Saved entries
━━━━━━━━━━━━━━━━
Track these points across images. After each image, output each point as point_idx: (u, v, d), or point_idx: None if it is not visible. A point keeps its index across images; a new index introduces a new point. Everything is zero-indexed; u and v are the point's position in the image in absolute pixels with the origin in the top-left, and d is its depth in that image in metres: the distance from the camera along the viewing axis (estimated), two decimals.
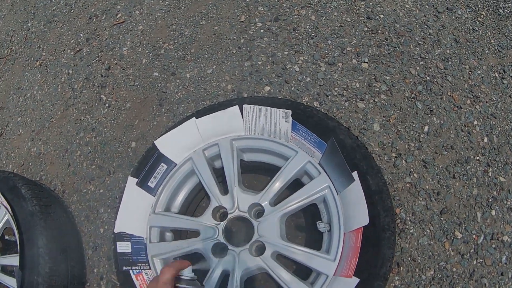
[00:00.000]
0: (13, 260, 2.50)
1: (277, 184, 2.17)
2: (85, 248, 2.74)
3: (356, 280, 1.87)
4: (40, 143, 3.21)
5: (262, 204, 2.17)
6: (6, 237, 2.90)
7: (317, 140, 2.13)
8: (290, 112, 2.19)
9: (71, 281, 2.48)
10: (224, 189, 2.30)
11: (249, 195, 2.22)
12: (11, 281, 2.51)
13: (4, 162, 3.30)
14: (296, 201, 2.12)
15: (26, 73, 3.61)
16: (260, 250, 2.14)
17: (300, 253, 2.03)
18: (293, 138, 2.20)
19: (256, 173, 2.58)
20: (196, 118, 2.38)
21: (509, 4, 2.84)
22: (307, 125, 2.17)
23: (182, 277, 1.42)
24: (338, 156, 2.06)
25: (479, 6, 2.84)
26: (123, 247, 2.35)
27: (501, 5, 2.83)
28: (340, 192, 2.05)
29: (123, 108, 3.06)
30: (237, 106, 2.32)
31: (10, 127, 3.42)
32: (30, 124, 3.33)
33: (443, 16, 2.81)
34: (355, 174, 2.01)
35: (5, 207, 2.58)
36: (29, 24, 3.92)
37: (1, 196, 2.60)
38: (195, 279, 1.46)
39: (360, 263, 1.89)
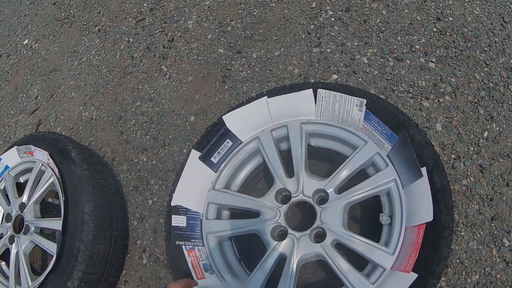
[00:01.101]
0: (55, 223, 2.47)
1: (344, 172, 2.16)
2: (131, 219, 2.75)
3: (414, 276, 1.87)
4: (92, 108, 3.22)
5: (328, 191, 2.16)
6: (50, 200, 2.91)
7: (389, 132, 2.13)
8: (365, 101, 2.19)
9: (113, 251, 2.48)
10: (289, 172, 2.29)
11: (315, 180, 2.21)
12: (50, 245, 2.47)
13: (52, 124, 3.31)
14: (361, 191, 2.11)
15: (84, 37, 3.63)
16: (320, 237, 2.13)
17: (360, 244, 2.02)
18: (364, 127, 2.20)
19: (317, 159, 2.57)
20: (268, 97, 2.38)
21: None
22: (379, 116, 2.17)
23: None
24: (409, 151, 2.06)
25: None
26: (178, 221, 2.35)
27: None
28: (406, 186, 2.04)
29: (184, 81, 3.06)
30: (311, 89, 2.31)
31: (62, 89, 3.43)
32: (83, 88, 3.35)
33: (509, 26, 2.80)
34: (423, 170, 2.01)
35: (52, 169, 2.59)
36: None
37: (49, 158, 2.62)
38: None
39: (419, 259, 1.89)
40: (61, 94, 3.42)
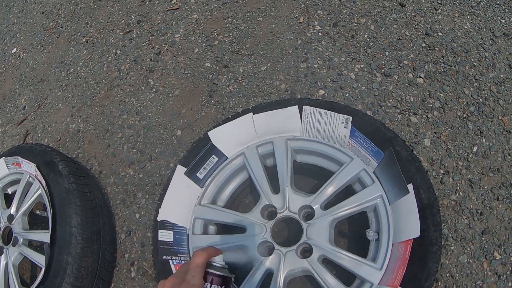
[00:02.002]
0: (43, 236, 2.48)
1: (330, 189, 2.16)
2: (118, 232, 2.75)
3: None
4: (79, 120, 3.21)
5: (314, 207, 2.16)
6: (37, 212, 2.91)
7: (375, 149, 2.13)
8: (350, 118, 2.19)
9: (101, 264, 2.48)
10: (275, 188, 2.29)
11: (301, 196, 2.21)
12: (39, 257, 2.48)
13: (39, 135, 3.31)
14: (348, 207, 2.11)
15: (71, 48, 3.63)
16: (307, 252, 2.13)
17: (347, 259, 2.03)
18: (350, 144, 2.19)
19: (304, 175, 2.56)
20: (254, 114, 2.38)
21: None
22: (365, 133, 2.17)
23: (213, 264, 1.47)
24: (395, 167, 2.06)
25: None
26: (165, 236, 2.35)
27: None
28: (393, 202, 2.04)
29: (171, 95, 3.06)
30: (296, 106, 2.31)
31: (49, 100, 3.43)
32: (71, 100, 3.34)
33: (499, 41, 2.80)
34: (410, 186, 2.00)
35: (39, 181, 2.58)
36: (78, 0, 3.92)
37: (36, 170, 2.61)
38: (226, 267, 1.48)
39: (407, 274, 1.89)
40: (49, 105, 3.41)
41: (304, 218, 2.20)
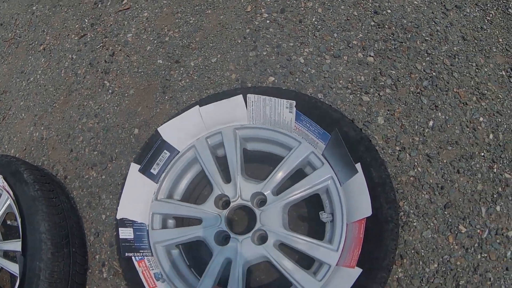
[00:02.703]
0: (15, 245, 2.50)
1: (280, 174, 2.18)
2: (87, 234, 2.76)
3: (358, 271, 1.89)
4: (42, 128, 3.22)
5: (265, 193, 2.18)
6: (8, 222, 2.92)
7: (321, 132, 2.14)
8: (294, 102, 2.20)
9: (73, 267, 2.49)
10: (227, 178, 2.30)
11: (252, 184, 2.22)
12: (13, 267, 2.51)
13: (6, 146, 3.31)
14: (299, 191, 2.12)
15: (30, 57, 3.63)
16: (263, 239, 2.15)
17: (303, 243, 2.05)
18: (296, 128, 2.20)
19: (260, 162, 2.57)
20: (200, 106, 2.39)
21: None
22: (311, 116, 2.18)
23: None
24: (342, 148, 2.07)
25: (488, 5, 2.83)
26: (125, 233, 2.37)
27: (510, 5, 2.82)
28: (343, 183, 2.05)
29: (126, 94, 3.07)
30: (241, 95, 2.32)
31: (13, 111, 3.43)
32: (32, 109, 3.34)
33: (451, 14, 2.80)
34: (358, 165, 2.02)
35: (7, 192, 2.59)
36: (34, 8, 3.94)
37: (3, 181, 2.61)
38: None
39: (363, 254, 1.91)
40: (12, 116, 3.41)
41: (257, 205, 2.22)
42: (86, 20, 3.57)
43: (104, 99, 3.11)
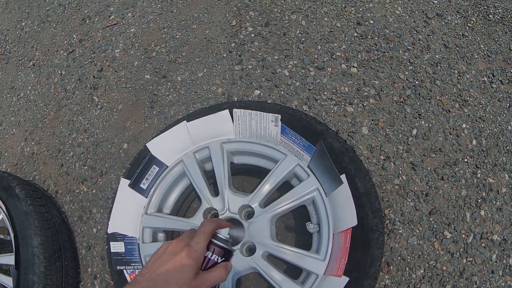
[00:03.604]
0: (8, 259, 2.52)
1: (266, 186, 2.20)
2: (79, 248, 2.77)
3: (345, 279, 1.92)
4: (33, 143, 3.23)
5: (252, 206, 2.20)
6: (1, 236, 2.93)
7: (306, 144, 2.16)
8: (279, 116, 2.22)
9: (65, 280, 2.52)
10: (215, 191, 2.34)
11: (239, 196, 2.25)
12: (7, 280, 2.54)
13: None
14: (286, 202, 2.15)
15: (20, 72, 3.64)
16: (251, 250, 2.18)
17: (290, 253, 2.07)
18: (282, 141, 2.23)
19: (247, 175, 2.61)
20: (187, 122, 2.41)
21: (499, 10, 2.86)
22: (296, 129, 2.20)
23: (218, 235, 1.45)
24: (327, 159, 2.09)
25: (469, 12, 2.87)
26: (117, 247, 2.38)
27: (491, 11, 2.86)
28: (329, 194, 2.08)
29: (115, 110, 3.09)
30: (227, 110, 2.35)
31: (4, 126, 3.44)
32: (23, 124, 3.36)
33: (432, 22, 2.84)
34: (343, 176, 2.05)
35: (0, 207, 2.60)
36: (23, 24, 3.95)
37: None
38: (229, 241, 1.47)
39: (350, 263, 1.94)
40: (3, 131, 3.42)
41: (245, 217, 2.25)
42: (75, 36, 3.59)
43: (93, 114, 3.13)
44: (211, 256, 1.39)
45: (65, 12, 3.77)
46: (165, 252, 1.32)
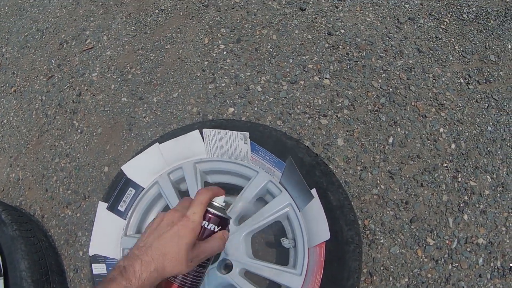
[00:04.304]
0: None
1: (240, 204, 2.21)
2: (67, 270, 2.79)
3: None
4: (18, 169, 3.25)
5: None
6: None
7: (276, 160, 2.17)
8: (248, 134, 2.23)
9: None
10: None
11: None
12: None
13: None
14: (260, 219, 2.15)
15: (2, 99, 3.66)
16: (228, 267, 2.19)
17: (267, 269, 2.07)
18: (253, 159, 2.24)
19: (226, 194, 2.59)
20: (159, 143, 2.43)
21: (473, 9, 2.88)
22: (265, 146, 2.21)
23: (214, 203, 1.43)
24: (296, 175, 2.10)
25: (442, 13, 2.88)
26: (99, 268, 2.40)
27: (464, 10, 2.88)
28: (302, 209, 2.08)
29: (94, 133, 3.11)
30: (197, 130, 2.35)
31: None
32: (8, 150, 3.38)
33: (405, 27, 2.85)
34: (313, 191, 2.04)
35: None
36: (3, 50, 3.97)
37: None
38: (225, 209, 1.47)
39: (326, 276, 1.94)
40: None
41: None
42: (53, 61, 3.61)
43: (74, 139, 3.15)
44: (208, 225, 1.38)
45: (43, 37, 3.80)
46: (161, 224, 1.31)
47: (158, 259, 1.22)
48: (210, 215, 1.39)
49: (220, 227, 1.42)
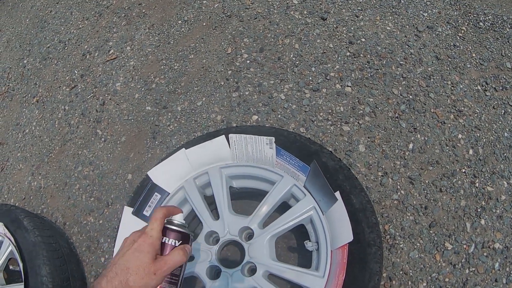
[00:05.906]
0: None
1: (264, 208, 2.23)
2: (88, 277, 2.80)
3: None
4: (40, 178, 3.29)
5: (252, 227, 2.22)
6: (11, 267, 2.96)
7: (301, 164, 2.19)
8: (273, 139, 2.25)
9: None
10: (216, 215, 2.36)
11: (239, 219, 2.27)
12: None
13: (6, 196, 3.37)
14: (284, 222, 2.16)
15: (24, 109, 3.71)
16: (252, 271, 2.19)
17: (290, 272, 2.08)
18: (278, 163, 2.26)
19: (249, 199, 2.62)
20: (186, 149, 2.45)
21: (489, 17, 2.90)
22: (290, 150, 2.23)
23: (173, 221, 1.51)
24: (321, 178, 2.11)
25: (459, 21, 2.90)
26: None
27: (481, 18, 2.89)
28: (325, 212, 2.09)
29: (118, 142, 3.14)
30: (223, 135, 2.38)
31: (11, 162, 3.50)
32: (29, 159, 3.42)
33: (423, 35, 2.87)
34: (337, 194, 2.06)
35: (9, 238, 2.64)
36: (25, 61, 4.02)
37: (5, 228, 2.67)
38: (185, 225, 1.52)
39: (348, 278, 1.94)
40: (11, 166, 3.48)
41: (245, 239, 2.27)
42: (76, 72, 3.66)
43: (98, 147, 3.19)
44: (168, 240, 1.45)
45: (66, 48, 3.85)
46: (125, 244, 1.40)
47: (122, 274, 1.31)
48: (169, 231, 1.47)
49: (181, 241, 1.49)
━━━━━━━━━━━━━━━━
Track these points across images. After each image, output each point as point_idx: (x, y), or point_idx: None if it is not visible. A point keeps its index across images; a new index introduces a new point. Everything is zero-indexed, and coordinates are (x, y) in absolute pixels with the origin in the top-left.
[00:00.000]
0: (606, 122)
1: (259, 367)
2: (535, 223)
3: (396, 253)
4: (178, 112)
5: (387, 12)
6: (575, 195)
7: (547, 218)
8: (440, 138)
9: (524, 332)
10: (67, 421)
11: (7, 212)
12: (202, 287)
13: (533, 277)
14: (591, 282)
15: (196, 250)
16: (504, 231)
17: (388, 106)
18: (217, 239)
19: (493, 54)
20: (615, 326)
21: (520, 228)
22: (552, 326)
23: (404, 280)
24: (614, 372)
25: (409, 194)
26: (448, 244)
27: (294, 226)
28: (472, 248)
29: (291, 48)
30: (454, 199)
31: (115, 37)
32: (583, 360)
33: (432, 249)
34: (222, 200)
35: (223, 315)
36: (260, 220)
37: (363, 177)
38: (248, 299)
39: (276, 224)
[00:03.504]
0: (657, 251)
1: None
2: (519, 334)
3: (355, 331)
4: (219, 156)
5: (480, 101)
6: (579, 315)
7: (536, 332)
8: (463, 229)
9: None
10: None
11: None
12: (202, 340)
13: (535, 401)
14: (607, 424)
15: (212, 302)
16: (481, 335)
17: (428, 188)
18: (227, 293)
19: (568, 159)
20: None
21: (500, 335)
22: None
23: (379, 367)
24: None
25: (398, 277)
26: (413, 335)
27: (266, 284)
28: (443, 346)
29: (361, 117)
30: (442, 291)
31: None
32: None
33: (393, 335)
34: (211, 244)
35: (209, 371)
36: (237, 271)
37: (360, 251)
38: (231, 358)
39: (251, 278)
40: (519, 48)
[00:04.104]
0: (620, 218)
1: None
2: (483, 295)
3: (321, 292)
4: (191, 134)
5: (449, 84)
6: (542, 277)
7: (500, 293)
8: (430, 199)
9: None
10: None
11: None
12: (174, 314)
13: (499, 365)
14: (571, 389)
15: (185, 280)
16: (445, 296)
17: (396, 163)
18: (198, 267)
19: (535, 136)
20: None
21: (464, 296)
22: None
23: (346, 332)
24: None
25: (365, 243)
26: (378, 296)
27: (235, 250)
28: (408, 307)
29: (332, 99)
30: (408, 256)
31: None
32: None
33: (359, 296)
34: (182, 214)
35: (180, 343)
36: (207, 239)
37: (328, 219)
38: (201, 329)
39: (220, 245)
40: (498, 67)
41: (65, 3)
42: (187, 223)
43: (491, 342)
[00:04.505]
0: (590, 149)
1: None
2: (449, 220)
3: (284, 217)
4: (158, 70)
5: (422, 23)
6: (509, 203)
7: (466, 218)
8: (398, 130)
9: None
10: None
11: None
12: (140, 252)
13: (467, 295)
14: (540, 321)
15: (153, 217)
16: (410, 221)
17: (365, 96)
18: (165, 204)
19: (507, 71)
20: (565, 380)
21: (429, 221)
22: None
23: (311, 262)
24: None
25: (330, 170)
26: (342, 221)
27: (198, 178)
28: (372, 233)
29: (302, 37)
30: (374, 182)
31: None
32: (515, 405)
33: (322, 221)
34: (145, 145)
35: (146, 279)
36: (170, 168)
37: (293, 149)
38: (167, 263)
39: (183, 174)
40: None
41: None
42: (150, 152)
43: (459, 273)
━━━━━━━━━━━━━━━━
**What is being asked:** Only those lines of the entries above that run from the line containing "1: (277, 184, 2.17)" to the line containing "31: (10, 127, 3.42)", both included, should be transcribed exactly.

**Your response:**
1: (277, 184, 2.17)
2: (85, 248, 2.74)
3: (356, 280, 1.87)
4: (40, 143, 3.21)
5: (262, 204, 2.17)
6: (6, 237, 2.90)
7: (317, 140, 2.13)
8: (290, 112, 2.19)
9: (71, 281, 2.48)
10: (224, 189, 2.30)
11: (249, 195, 2.22)
12: (11, 281, 2.51)
13: (4, 162, 3.30)
14: (296, 201, 2.12)
15: (26, 73, 3.61)
16: (260, 250, 2.14)
17: (300, 253, 2.03)
18: (293, 138, 2.20)
19: (256, 173, 2.58)
20: (196, 118, 2.38)
21: (509, 4, 2.84)
22: (307, 125, 2.17)
23: (182, 277, 1.42)
24: (338, 156, 2.06)
25: (479, 6, 2.84)
26: (123, 247, 2.35)
27: (501, 5, 2.83)
28: (340, 192, 2.05)
29: (123, 108, 3.06)
30: (237, 106, 2.32)
31: (10, 127, 3.42)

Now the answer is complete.